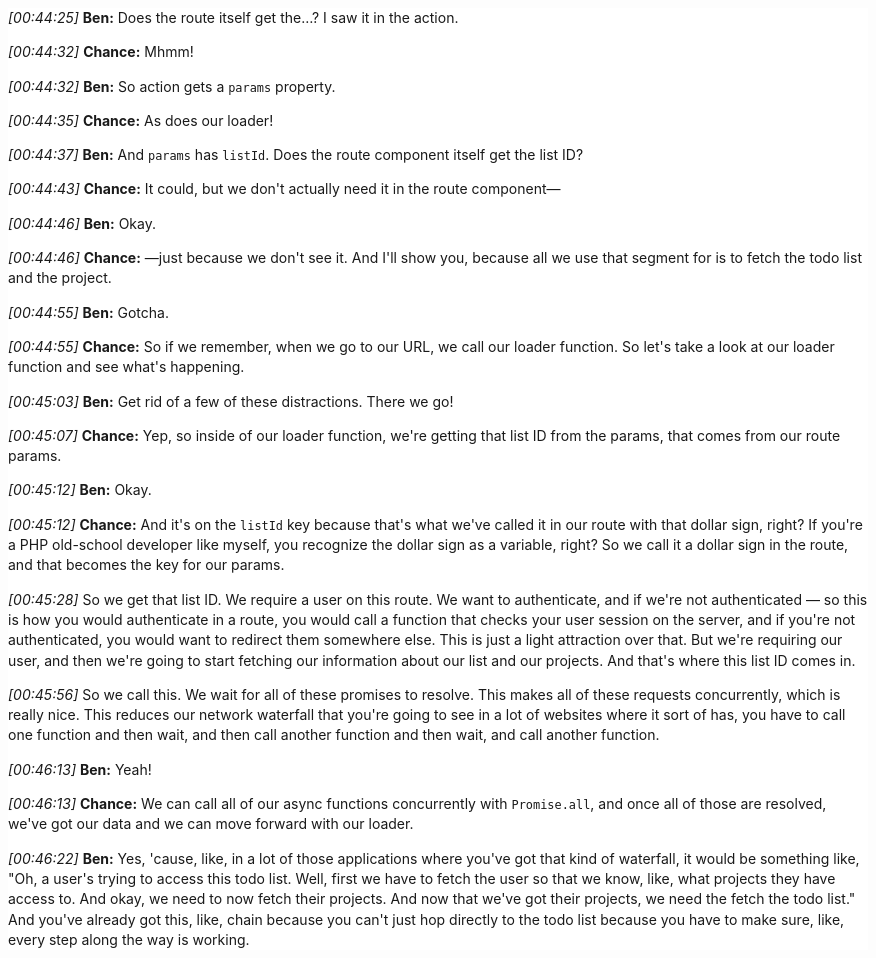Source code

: <i class="timecode">[00:44:25]</i> **Ben:** Does the route itself get the…? I saw it in the action.

<i class="timecode">[00:44:32]</i> **Chance:** Mhmm!

<i class="timecode">[00:44:32]</i> **Ben:** So action gets a `params` property.

<i class="timecode">[00:44:35]</i> **Chance:** As does our loader!

<i class="timecode">[00:44:37]</i> **Ben:** And `params` has `listId`. Does the route component itself get the list ID? 

<i class="timecode">[00:44:43]</i> **Chance:** It could, but we don't actually need it in the route component—

<i class="timecode">[00:44:46]</i> **Ben:** Okay.

<i class="timecode">[00:44:46]</i> **Chance:** —just because we don't see it. And I'll show you, because all we use that segment for is to fetch the todo list and the project.

<i class="timecode">[00:44:55]</i> **Ben:** Gotcha.

<i class="timecode">[00:44:55]</i> **Chance:** So if we remember, when we go to our URL, we call our loader function. So let's take a look at our loader function and see what's happening.

<i class="timecode">[00:45:03]</i> **Ben:** Get rid of a few of these distractions. There we go!

<i class="timecode">[00:45:07]</i> **Chance:** Yep, so inside of our loader function, we're getting that list ID from the params, that comes from our route params.

<i class="timecode">[00:45:12]</i> **Ben:** Okay.

<i class="timecode">[00:45:12]</i> **Chance:** And it's on the `listId` key because that's what we've called it in our route with that dollar sign, right? If you're a PHP old-school developer like myself, you recognize the dollar sign as a variable, right? So we call it a dollar sign in the route, and that becomes the key for our params. 

<i class="timecode">[00:45:28]</i> So we get that list ID. We require a user on this route. We want to authenticate, and if we're not authenticated — so this is how you would authenticate in a route, you would call a function that checks your user session on the server, and if you're not authenticated, you would want to redirect them somewhere else. This is just a light attraction over that. But we're requiring our user, and then we're going to start fetching our information about our list and our projects. And that's where this list ID comes in.

<i class="timecode">[00:45:56]</i> So we call this. We wait for all of these promises to resolve. This makes all of these requests concurrently, which is really nice. This reduces our network waterfall that you're going to see in a lot of websites where it sort of has, you have to call one function and then wait, and then call another function and then wait, and call another function.

<i class="timecode">[00:46:13]</i> **Ben:** Yeah!

<i class="timecode">[00:46:13]</i> **Chance:** We can call all of our async functions concurrently with `Promise.all`, and once all of those are resolved, we've got our data and we can move forward with our loader. 

<i class="timecode">[00:46:22]</i> **Ben:** Yes, 'cause, like, in a lot of those applications where you've got that kind of waterfall, it would be something like, "Oh, a user's trying to access this todo list. Well, first we have to fetch the user so that we know, like, what projects they have access to. And okay, we need to now fetch their projects. And now that we've got their projects, we need the fetch the todo list." And you've already got this, like, chain because you can't just hop directly to the todo list because you have to make sure, like, every step along the way is working.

________

Work required - Reproduce the listing above word for word, omitting the picture.

Exercise solution -
Source code

: <i class="timecode">[00:44:25]</i> **Ben:** Does the route itself get the…? I saw it in the action.

<i class="timecode">[00:44:32]</i> **Chance:** Mhmm!

<i class="timecode">[00:44:32]</i> **Ben:** So action gets a `params` property.

<i class="timecode">[00:44:35]</i> **Chance:** As does our loader!

<i class="timecode">[00:44:37]</i> **Ben:** And `params` has `listId`. Does the route component itself get the list ID? 

<i class="timecode">[00:44:43]</i> **Chance:** It could, but we don't actually need it in the route component—

<i class="timecode">[00:44:46]</i> **Ben:** Okay.

<i class="timecode">[00:44:46]</i> **Chance:** —just because we don't see it. And I'll show you, because all we use that segment for is to fetch the todo list and the project.

<i class="timecode">[00:44:55]</i> **Ben:** Gotcha.

<i class="timecode">[00:44:55]</i> **Chance:** So if we remember, when we go to our URL, we call our loader function. So let's take a look at our loader function and see what's happening.

<i class="timecode">[00:45:03]</i> **Ben:** Get rid of a few of these distractions. There we go!

<i class="timecode">[00:45:07]</i> **Chance:** Yep, so inside of our loader function, we're getting that list ID from the params, that comes from our route params.

<i class="timecode">[00:45:12]</i> **Ben:** Okay.

<i class="timecode">[00:45:12]</i> **Chance:** And it's on the `listId` key because that's what we've called it in our route with that dollar sign, right? If you're a PHP old-school developer like myself, you recognize the dollar sign as a variable, right? So we call it a dollar sign in the route, and that becomes the key for our params. 

<i class="timecode">[00:45:28]</i> So we get that list ID. We require a user on this route. We want to authenticate, and if we're not authenticated — so this is how you would authenticate in a route, you would call a function that checks your user session on the server, and if you're not authenticated, you would want to redirect them somewhere else. This is just a light attraction over that. But we're requiring our user, and then we're going to start fetching our information about our list and our projects. And that's where this list ID comes in.

<i class="timecode">[00:45:56]</i> So we call this. We wait for all of these promises to resolve. This makes all of these requests concurrently, which is really nice. This reduces our network waterfall that you're going to see in a lot of websites where it sort of has, you have to call one function and then wait, and then call another function and then wait, and call another function.

<i class="timecode">[00:46:13]</i> **Ben:** Yeah!

<i class="timecode">[00:46:13]</i> **Chance:** We can call all of our async functions concurrently with `Promise.all`, and once all of those are resolved, we've got our data and we can move forward with our loader. 

<i class="timecode">[00:46:22]</i> **Ben:** Yes, 'cause, like, in a lot of those applications where you've got that kind of waterfall, it would be something like, "Oh, a user's trying to access this todo list. Well, first we have to fetch the user so that we know, like, what projects they have access to. And okay, we need to now fetch their projects. And now that we've got their projects, we need the fetch the todo list." And you've already got this, like, chain because you can't just hop directly to the todo list because you have to make sure, like, every step along the way is working.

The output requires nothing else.